HPLC–mass spectrometry analyses were performed using a Waters 1525 chromatograph coupled directly to a ZMD Micromass mass spectrometer (Waters, Milford, MA) in the negative electrospray ionization mode with the following source parameters: capillary voltage of 2500 V; cone voltage of 40 V; source block temperature of 100°C; desolvation temperature of 300°C. Samples were injected on a reverse-phase Symmetry C18 column (5-μm particle size, 4.6 × 150 mm; Waters) equilibrated with 1% acetic acid. The column was eluted with a linear gradient between solvent A (1% acetic acid) and solvent B (methanol) at a flow rate of 1 mL/min applied for 20 min. The elution from the column was monitored with a Waters 486 absorbance detector at a wavelength of 285 nm. Liquid chromatography–mass spectrometry spectra were recorded in the mass-to-charge range between 100 and 300.

RNA Analysis

Approximately 20 to 25 7-day-old seedlings were transferred from MS plates to 125-mL flasks containing 25 mL of MS solution and 1% Suc. The flasks were shaken at 130 rpm under cool fluorescent light. After 10 days, seedlings were mock treated or treated with ABA, NaCl, or mannitol as indicated (Figure 6). Plant material was collected and frozen in liquid nitrogen. Total RNA was extracted as described (Verwoerd et al., 1989), separated on formaldehyde-agarose gels, and blotted to a nylon membrane. Blots were hybridized with random-priming ³²P-labeled probes.

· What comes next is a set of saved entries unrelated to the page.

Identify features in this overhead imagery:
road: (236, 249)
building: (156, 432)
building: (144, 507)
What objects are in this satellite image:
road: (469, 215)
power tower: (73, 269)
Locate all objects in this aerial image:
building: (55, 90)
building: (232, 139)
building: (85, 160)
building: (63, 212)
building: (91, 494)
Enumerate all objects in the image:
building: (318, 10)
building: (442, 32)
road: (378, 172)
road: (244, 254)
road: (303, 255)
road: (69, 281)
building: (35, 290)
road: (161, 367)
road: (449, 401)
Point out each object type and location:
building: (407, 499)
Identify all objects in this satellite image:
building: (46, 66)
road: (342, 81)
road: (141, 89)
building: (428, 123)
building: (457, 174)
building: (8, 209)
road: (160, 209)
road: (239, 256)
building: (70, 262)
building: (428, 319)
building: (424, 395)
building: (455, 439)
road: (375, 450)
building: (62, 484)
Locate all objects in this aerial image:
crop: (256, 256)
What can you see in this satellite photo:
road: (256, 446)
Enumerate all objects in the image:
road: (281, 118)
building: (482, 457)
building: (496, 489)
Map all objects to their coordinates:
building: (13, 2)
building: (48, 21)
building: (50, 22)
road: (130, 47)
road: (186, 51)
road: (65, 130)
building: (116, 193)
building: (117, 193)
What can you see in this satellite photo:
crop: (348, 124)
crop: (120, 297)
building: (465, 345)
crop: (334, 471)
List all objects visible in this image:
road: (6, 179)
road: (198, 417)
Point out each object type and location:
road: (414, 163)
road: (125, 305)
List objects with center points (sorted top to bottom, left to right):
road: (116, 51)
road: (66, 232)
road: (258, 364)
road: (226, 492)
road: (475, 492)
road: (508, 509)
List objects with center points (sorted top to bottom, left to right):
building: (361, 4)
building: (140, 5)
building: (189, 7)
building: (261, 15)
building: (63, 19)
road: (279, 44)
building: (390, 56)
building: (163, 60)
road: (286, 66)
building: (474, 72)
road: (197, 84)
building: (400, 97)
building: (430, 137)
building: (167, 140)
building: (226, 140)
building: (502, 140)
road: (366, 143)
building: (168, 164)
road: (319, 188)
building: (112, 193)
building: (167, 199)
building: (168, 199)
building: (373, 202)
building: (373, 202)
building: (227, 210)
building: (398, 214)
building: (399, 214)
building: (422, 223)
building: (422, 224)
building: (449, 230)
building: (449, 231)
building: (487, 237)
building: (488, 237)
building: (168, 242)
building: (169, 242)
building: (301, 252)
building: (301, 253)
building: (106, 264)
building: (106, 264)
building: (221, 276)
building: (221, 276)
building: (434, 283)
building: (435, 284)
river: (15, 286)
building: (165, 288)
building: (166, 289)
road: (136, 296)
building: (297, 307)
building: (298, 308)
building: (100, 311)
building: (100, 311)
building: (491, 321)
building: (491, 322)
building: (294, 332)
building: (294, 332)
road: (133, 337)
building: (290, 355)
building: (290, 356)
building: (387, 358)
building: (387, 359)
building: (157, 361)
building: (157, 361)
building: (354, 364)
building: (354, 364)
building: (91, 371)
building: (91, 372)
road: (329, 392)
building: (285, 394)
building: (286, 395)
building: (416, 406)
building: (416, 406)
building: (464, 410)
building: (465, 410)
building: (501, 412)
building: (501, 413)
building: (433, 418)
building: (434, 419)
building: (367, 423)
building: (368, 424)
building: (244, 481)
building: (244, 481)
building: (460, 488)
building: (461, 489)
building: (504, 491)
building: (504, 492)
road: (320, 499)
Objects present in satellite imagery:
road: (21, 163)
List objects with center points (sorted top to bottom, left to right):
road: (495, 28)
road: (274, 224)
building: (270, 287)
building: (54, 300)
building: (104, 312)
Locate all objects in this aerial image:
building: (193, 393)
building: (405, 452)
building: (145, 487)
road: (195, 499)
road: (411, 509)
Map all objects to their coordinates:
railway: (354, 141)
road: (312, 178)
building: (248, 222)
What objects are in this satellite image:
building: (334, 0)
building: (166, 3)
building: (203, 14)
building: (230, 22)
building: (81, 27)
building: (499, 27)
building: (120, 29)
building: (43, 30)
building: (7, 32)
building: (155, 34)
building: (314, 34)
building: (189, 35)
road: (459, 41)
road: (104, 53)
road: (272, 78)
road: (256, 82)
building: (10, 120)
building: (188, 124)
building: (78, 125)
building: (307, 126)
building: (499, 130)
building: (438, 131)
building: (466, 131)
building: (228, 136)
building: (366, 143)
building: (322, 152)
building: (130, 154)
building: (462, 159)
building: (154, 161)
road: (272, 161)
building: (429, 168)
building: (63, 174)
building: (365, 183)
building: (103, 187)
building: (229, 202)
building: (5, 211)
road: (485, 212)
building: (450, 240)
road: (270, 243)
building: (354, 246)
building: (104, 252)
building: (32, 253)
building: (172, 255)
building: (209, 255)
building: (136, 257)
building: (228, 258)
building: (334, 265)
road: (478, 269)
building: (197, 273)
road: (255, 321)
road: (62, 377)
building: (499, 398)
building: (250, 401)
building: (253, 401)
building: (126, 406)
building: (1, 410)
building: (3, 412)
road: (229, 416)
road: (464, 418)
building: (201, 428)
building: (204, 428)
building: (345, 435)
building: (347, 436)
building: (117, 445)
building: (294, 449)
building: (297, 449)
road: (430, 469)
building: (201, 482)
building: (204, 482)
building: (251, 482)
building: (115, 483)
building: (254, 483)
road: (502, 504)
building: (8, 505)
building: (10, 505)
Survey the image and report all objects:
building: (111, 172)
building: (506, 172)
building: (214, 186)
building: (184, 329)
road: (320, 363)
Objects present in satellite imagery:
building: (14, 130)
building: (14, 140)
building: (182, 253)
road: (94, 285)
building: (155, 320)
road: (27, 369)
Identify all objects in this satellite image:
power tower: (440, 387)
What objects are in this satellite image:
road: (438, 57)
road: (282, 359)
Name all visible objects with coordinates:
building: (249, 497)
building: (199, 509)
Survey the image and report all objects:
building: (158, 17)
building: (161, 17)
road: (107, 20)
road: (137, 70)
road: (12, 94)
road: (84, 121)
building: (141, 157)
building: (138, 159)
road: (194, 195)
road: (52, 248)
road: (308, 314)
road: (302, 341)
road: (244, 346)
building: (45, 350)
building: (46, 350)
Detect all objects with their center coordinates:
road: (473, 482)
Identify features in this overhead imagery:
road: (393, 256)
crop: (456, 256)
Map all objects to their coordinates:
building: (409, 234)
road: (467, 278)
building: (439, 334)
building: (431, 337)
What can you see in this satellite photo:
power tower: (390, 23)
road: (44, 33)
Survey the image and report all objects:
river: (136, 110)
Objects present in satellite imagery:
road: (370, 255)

The RAB18, RD29A, and TUB probes were prepared by PCR amplification from genomic DNA of wild-type Col plants. Primers were RAB18 (5′-ATGGCGTCTTACCAGAACCGT-3′ and 5′-CCAGATCCGGAGCGGTGAAGC-3′), RD29A (5′-TAATATGGAAGTGACTGATGAGTCT-3′ and 5′-TTAAAGCTCCTTCTGCACCGGAAC-3′), and TUB (5′-CCTGATAACTTCGTCTTTGG-3′ and 5′-GTGAACTCCATCTCGTCCAT-3′).

Upon request, all novel material described in this article will be made available in a timely manner for noncommercial research purposes. No restrictions or conditions will be placed on the use of any materials described in this article that would limit their use for noncommercial research purposes.

Accession Numbers

The accession numbers for the sequences shown in Figure 3 are as follows: Arabidopsis ABA2 (At1g52340), Q9C826; Streptomyces exfoliatus 3α,20β-hydroxysteroid dehydrogenase (2bhd strex), S10707; Bacillus megaterium Glc 1-dehydrogenase (dhgb bacme), S01227; E. coli 7α-hydroxysteroid dehydrogenase (hdha ecoli), P25529; and human 17β-hydroxysteroid dehydrogenase (17bhd Hum), P14061.